Occhio, però alle date dei dati. Non sono recenti. I numeri sull’occupazione riguardano il mese di giugno mentre la corsa del Pil è avvenuta tra aprile e giugno.
Si tratta di una fotografia già sbiadita di un assetto politico-economico che non c’è più.

È vero che Draghi e i suoi tecnocrati sono ancora in carica, e probabilmente riusciranno a pompare un po’ di miliardi nell’economia prima di fare le valigie. Ma la realtà è che a rimpiazzarli sarà un’incertezza politica lunga, confusa e traumatica, seguita da un governo, di qualsiasi colore esso sia, le cui capacità gestionali e programmatiche saranno tutte da verificare.
I dati di ieri ci dicono che l’Italia poteva diventare l’Incredibile Hulk dell’economia mondiale, i fatti di questi giorni e dei prossimi mesi rischiano di trasformarla in Benjamin Button.
Festeggiamo, almeno per un momento, il risultato. Avere il tasso d’occupazione più alto dal 1977 (il primo anno in cui è stato misurato) non è da poco. Né va sottovalutato il fatto che la “qualità” dei posti di lavoro sia aumentata — più dipendenti, meno precari — un segno della fiducia delle imprese nel futuro.
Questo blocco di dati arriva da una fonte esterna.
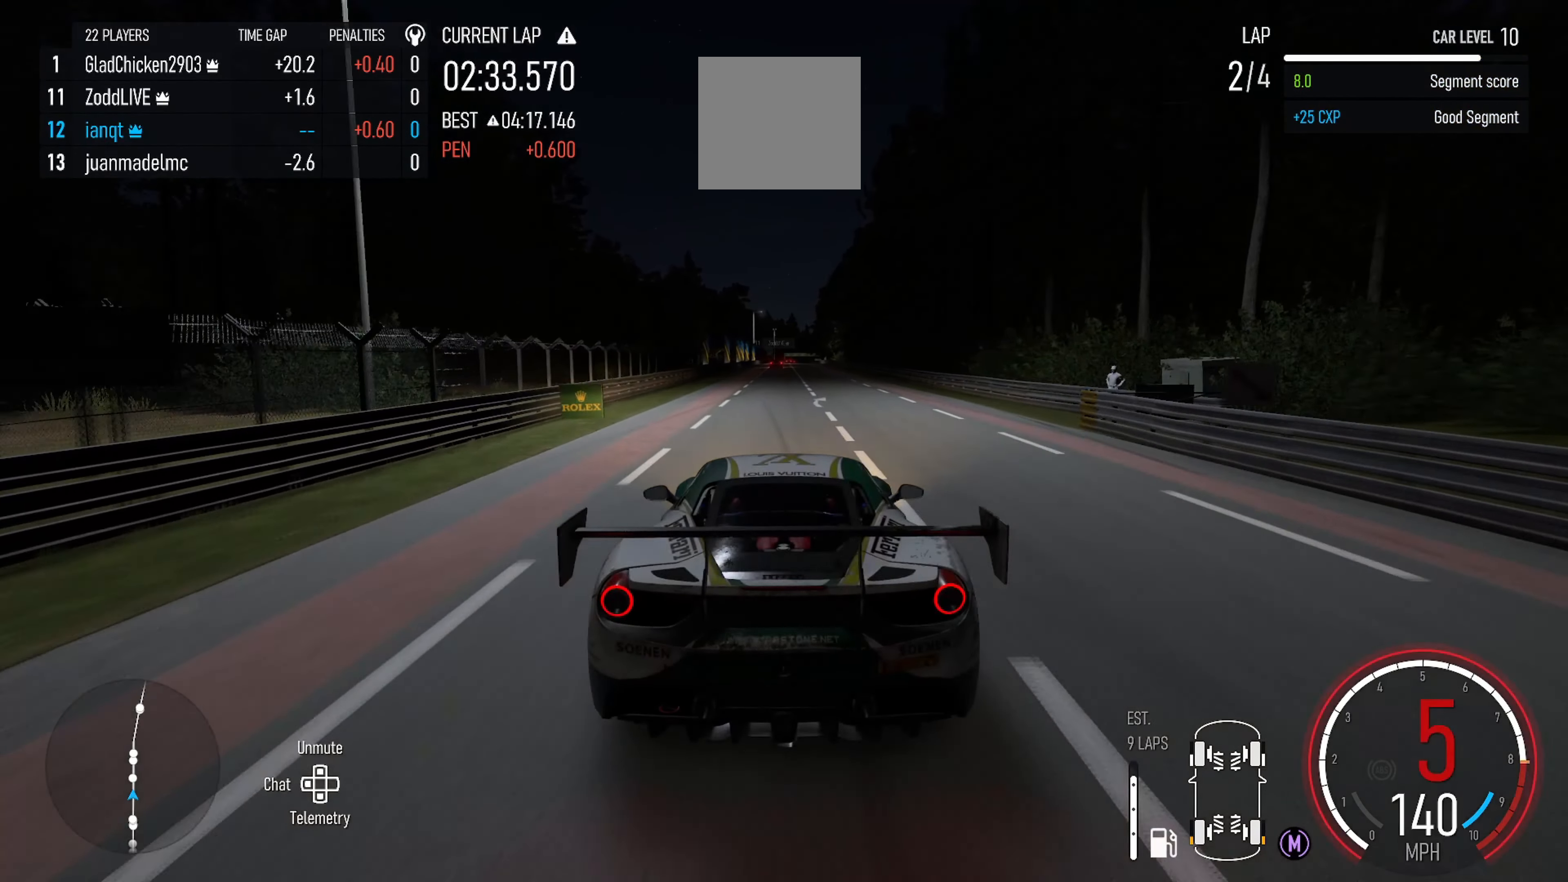
{"buttons": ["R2"], "left_stick": "center", "right_stick": "center", "events": []}
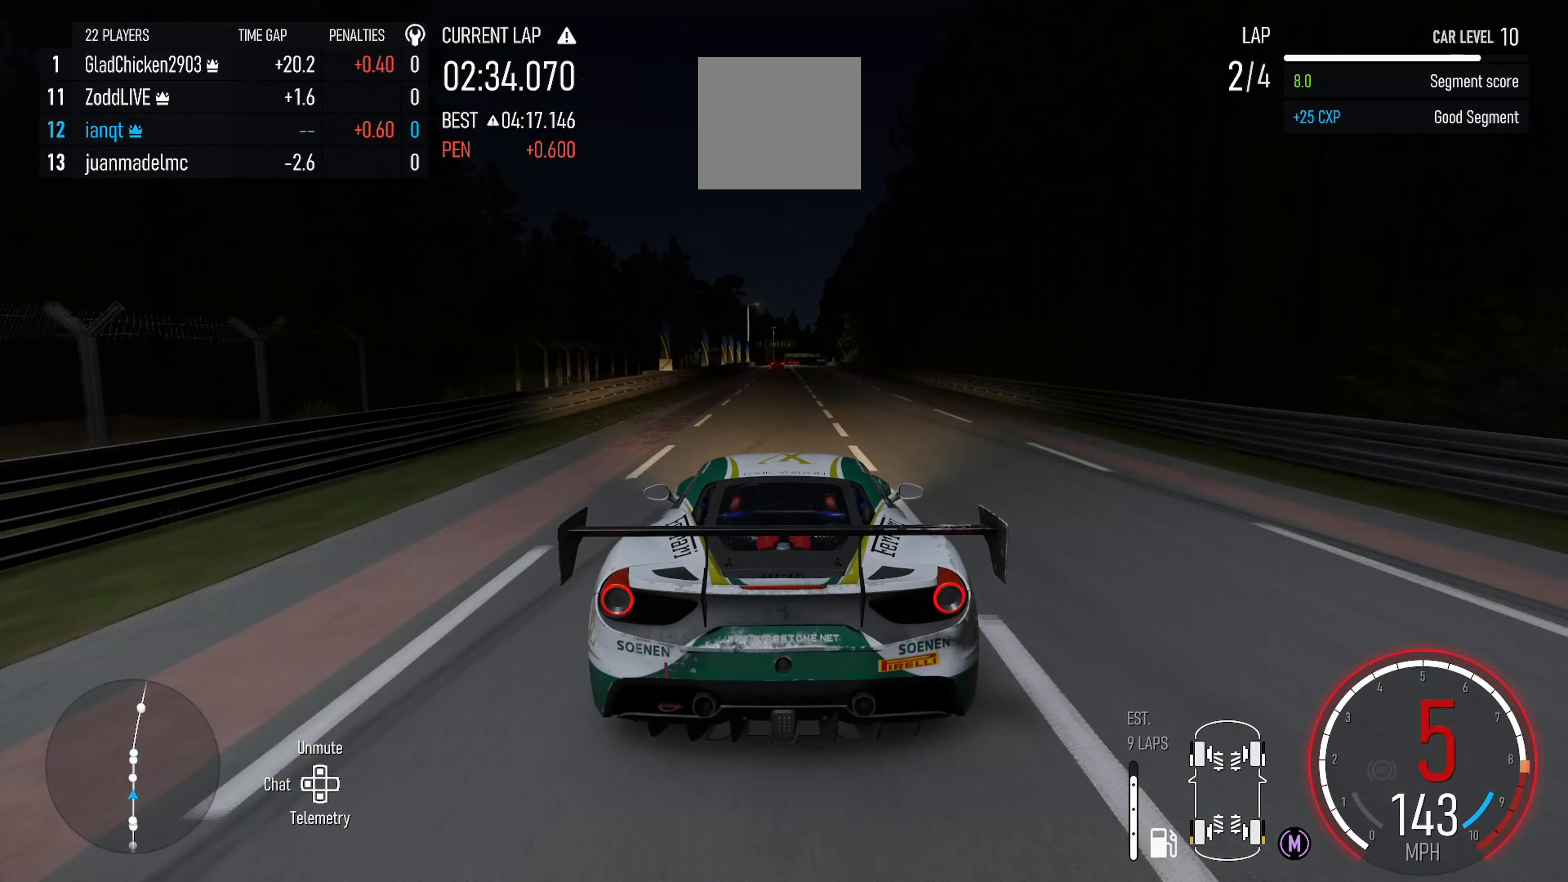
{"buttons": ["R2"], "left_stick": "center", "right_stick": "center", "events": [[350, "left_stick", "right"], [433, "left_stick", "center"]]}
Ma queste sono solo tappe, seppur fondamentali, in un lungo percorso di normalizzazione dell’anomalia-Italia. Basta guardare al tasso di occupazione — la percentuale di chi ha un lavoro tra la popolazione dai 15 ai 64 anni.
Il nostro record, raggiunto a giugno, è del 60,1%, molto al di sotto della media della zona euro di quasi il 69% e ancora più indietro rispetto ad un Paese-guida come la Germania, dove più di tre-quarti dei residenti hanno un lavoro. Almeno non siamo il fanalino di coda — la maglia nera la veste la Grecia — ma non possiamo certo parlare di locomotive o scomodare altre metafore trionfalistiche.
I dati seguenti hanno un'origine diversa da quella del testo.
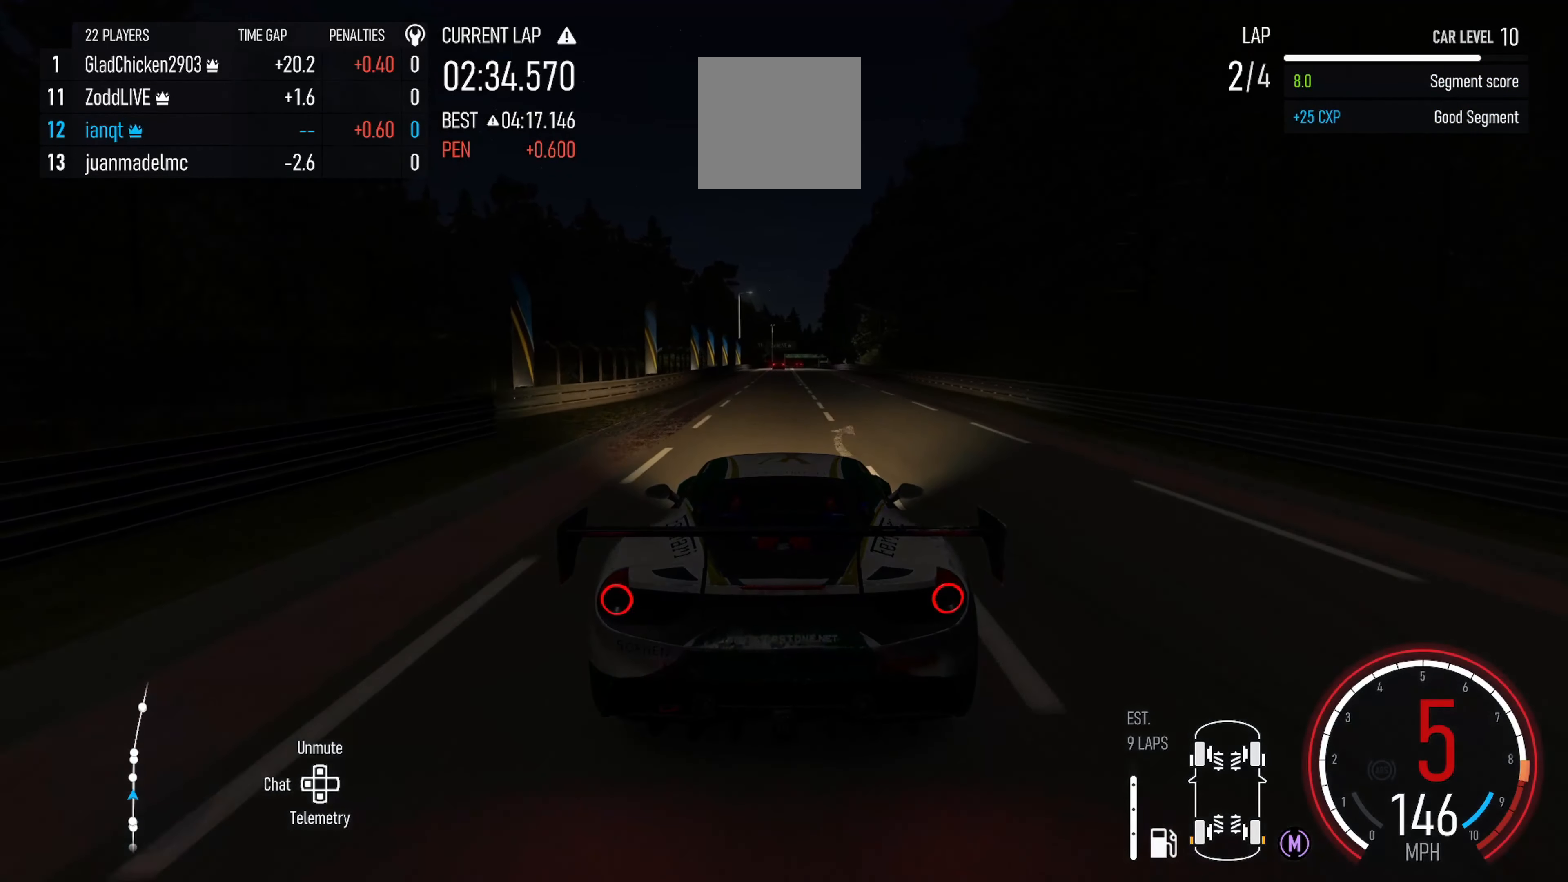
{"buttons": ["R2"], "left_stick": "center", "right_stick": "center", "events": [[167, "X", "down"], [317, "X", "up"]]}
Siamo, o quantomeno eravamo, sulla strada giusta, ma i pericoli abbondano. Il “carrello della spesa” — i prodotti-base più acquistati dagli italiani — oggi costa il 9,1% in più dell’anno scorso, un’impennata che non si vedeva da 38 anni. E il resto dell’inflazione, spinta da salatissime bollette, è ancora altissima — un trend che sta erodendo il potere d’acquisto e il senso di benessere di milioni di famiglie, anche quelle con il lavoro fisso.
Ma il rischio più grande viene dallo stallo politico, un’inerzia debilitante che potrebbe mettere fine, o rallentare, le riforme dei tanti freni strutturali alla crescita economica del Paese, per non parlare dell’investimento dei miliardi promessi dall’Europa.
È questo il quesito più importante che gli elettori dovrebbero porre a chi si candida a guidare l’Italia:
avete ereditato una situazione favorevolissima, cosa proponete di fare per continuare su questa strada?
La risposta giusta sarebbe: “lavorare con serietà per raggiungere la normalità economica che altri Paesi hanno da decenni.” Sarebbe un vero peccato se la nostra economia deragliasse ben prima di aver raggiunto il rango di “locomotiva”.